Nie aufgegeben: Das atemlos machende Gedicht. „Alphabet des Meeres“ heißt seine jüngste Neuerscheinung. Insgesamt hat er bis heute knapp 25 Bücher und Bände veröffentlicht. „Im Grunde ist es plemplem, Gedichte zu schreiben. Das liest keiner, das kauft keiner. Und gleichzeitig ist es ein Plädoyer für sie“, sagt Klimke und erzählt von leicht fassungslos bis beglückt, wie kürzlich bei einer Lesung in Hamburg ein Leser aus Lüneburg vor ihm stand, mit zwanzig Klimke-Büchern unterm Arm, mit der Bitte, er möge sie doch alle signieren. Seine Gedichte – sie öffnen dem Tanz Raum, weil sie immer wieder den Körper ins Zentrum stellen. Das hat er von Pasolini gelernt. Dort war immer vom „Testament des Körpers“ die Rede. Seitdem kartografiert er den Leib mit Worten. „Unter der Haut ist unsere Schatzkarte.
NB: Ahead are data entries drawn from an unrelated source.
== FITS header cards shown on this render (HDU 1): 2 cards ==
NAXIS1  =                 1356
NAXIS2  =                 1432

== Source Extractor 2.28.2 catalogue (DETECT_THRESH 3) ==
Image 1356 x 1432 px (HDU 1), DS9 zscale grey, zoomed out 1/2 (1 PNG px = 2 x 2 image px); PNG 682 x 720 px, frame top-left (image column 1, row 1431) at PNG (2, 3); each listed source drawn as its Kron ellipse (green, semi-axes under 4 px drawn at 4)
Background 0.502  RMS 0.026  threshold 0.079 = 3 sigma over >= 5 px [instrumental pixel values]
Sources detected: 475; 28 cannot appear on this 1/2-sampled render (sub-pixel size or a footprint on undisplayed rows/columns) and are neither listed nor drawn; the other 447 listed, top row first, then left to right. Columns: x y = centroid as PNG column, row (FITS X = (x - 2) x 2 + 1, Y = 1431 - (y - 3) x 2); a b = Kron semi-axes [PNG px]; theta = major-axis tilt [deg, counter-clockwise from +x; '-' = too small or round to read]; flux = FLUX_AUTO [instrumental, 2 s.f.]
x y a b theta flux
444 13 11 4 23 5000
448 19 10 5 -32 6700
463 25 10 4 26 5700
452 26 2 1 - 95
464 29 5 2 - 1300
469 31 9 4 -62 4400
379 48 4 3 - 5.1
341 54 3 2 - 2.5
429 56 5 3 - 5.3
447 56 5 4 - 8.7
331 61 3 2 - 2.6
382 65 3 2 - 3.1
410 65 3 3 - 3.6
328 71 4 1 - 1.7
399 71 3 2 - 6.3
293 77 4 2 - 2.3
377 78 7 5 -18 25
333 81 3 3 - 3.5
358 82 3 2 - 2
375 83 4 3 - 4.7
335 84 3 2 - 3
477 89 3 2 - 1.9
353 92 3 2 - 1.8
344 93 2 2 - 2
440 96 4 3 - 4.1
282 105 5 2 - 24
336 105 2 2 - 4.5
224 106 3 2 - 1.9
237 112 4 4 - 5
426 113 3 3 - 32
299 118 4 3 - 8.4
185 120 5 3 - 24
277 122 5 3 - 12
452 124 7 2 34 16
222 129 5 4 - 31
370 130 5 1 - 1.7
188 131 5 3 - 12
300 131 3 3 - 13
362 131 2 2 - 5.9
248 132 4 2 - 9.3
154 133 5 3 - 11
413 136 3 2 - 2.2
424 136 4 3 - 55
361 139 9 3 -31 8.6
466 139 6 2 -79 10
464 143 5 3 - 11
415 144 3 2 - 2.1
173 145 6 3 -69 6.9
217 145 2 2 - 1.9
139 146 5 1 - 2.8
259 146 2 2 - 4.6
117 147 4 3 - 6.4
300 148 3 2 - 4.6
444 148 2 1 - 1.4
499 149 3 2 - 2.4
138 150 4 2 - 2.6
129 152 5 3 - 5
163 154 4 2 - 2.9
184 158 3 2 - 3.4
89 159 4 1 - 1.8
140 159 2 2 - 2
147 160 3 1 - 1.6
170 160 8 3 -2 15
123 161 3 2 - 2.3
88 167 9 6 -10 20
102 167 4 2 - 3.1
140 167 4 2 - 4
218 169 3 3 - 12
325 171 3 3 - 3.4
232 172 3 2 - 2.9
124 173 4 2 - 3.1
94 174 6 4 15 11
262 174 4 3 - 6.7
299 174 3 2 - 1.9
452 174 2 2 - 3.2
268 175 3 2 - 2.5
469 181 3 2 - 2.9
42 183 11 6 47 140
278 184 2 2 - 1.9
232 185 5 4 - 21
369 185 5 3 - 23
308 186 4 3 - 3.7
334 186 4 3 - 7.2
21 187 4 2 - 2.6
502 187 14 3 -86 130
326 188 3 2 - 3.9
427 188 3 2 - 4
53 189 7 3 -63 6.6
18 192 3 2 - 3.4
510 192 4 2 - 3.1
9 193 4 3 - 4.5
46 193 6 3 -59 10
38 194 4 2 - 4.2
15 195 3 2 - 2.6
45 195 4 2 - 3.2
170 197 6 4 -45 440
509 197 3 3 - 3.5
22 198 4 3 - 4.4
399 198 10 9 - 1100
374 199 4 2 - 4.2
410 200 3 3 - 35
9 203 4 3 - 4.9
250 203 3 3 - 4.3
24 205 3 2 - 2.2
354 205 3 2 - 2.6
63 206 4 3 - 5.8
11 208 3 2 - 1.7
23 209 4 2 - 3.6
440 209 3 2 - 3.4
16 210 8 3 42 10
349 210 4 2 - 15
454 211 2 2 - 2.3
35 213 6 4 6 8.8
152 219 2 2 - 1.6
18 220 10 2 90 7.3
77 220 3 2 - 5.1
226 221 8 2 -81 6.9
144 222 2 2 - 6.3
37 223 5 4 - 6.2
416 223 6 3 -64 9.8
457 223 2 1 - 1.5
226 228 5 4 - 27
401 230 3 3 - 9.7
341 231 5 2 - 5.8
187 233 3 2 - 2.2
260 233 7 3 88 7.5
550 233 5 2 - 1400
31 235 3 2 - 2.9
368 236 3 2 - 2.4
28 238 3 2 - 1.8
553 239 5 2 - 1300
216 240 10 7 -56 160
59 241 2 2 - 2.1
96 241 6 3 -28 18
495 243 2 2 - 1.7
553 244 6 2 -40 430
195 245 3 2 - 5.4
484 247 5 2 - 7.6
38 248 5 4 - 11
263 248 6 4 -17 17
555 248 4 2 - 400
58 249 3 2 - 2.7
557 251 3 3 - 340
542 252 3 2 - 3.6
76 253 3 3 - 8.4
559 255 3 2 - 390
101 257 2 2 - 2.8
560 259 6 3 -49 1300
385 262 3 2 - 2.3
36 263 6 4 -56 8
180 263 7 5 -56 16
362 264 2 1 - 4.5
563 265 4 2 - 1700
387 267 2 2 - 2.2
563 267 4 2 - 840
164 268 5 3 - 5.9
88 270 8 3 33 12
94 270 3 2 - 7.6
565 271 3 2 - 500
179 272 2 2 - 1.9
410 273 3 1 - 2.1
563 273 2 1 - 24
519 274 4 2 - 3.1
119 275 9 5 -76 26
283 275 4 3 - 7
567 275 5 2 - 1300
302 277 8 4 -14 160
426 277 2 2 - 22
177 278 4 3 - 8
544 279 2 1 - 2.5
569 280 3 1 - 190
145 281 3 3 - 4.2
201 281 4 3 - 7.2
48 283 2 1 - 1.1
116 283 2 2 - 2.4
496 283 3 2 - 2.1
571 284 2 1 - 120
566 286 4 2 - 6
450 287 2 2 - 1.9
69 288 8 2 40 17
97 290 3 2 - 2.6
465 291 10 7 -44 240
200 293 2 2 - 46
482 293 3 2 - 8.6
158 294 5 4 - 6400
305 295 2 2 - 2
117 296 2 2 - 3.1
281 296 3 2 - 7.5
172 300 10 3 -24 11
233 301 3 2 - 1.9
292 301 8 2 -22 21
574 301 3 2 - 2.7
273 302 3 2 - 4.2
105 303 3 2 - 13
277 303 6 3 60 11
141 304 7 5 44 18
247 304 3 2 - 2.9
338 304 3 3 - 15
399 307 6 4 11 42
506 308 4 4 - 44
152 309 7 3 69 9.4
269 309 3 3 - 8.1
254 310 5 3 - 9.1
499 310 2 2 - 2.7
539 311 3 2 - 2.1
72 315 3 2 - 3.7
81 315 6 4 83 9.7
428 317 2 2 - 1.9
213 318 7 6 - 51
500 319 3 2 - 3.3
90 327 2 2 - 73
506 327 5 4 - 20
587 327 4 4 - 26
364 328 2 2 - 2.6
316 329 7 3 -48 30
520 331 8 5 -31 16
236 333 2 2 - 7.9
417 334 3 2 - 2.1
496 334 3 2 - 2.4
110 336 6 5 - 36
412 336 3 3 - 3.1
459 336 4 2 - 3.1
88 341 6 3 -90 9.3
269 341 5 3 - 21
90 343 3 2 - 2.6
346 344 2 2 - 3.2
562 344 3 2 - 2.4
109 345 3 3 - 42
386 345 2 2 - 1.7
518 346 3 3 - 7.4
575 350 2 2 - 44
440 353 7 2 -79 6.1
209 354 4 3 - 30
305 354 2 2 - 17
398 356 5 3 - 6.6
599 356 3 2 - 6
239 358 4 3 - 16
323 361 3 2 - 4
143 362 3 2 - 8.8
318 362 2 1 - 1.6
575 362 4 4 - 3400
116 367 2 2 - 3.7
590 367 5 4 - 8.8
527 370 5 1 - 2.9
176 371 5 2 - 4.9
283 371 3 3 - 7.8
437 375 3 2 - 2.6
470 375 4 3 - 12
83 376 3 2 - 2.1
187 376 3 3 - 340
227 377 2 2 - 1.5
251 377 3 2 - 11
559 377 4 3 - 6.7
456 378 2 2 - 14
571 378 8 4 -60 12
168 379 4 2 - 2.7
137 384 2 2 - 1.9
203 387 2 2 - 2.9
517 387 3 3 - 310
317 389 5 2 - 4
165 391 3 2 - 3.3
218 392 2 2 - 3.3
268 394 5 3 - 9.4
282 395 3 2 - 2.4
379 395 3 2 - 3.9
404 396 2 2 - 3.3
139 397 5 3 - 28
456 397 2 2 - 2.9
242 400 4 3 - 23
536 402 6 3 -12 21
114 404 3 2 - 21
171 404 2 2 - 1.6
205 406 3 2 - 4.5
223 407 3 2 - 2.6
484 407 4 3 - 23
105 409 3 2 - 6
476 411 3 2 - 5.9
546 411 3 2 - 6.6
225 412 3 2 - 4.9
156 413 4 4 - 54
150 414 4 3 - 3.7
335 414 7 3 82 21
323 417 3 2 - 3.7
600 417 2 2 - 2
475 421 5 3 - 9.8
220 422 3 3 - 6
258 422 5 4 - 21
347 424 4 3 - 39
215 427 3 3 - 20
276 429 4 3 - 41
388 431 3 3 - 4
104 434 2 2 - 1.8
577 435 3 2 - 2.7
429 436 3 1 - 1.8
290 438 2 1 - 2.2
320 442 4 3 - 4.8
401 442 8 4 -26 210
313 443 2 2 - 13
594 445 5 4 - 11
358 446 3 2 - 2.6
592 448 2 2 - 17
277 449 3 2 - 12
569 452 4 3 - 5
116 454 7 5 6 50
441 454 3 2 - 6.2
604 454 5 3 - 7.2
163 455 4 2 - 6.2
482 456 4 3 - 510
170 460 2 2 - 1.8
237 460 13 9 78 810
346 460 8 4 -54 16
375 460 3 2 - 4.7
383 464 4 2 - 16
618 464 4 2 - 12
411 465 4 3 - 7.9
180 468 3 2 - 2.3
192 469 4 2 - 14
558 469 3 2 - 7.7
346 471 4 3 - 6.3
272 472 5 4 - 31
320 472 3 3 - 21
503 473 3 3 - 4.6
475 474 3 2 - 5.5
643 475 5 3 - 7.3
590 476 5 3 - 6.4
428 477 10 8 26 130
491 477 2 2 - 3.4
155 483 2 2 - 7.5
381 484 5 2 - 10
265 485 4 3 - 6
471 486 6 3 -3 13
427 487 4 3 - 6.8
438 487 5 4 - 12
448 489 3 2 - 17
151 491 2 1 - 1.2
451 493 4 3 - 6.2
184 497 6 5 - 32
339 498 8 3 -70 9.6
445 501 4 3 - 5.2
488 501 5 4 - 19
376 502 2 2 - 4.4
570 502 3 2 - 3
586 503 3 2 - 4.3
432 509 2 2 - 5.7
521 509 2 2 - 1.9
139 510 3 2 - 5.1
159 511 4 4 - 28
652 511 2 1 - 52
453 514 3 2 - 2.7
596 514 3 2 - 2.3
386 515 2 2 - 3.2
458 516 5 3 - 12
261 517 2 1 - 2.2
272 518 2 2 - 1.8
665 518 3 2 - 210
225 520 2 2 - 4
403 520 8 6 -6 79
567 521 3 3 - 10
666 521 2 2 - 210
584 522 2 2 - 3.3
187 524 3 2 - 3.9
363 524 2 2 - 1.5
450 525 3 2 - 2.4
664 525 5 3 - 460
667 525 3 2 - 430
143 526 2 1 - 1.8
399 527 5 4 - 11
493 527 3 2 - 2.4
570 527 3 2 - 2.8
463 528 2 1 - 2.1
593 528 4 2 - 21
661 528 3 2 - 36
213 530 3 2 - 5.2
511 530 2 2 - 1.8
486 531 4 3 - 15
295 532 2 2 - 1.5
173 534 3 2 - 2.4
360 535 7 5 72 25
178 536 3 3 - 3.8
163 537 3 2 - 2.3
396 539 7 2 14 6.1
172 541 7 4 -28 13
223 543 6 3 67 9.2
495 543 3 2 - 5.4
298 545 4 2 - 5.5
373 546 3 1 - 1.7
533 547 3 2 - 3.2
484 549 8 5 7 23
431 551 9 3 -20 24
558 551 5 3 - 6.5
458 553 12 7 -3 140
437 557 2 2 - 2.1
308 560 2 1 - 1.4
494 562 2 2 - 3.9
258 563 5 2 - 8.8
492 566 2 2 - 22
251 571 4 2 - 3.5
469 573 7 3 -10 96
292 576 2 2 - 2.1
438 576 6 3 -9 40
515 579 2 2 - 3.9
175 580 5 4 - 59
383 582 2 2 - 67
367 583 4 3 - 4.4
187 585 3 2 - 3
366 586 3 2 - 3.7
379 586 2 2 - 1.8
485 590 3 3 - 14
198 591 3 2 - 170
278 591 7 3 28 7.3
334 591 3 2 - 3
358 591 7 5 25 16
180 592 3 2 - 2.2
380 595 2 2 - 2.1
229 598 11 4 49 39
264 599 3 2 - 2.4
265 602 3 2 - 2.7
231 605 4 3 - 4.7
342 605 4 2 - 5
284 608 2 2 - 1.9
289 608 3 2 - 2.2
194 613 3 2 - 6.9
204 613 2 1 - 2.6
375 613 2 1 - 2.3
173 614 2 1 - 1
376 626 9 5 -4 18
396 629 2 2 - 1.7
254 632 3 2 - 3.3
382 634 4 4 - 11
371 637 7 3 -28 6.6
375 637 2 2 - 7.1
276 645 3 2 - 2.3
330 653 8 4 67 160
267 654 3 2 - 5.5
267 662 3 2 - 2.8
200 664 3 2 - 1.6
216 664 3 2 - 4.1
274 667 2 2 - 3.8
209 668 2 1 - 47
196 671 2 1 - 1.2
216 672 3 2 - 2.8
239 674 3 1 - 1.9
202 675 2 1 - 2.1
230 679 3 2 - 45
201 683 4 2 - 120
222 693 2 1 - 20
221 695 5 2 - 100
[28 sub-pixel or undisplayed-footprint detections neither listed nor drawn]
Hier wissen wir um unsere Zukunft,“ lautet einer seiner Verse, die oft in endlosem Enjambement ineinander übergehen. „Das Archäologische, das fand ich immer faszinierend“, so Klimke, „etwas auszugraben“ - alles, was das menschliche Existieren ausmacht: Liebe, Sehnsucht, Schuld, Scham und Tod. Das Ich in seinen Gedichten ist oft ohne Ort oder Heimat und mäandert zurück und nach vorne schauend zwischen Zukunft, Vergangenheit und Gegenwart. Neben ihm: oft ein Tier: „Am Ende des Tales / nichts außer einem Adler / beäugt uns / seltene Vögel / flügellahm / könnten wir / umkehren / natürlich / wüssten wir / nur wohin.“
Und Heidelberg? Hier lebt Christoph Klimke. Beate Frauenschuh von der Stadtbücherei hatte 2011, als er hergezogen war, weil seine bessere Hälfte an das Theater Heidelberg engagiert wurde, sofort erkannt wer da vor ihr stand. Sie organisierte Lesungen, Begegnungen und genießt seine große Menschlichkeit: „Er ist viel unterwegs, aber wenn er in Heidelberg ist, ist er mit ungeheuerer Präsenz und Freundschaft da. Und das ist etwas sehr besonderes für Heidelberg.“ Heute feiert Christoph Klimke seinen 60. Geburtstag.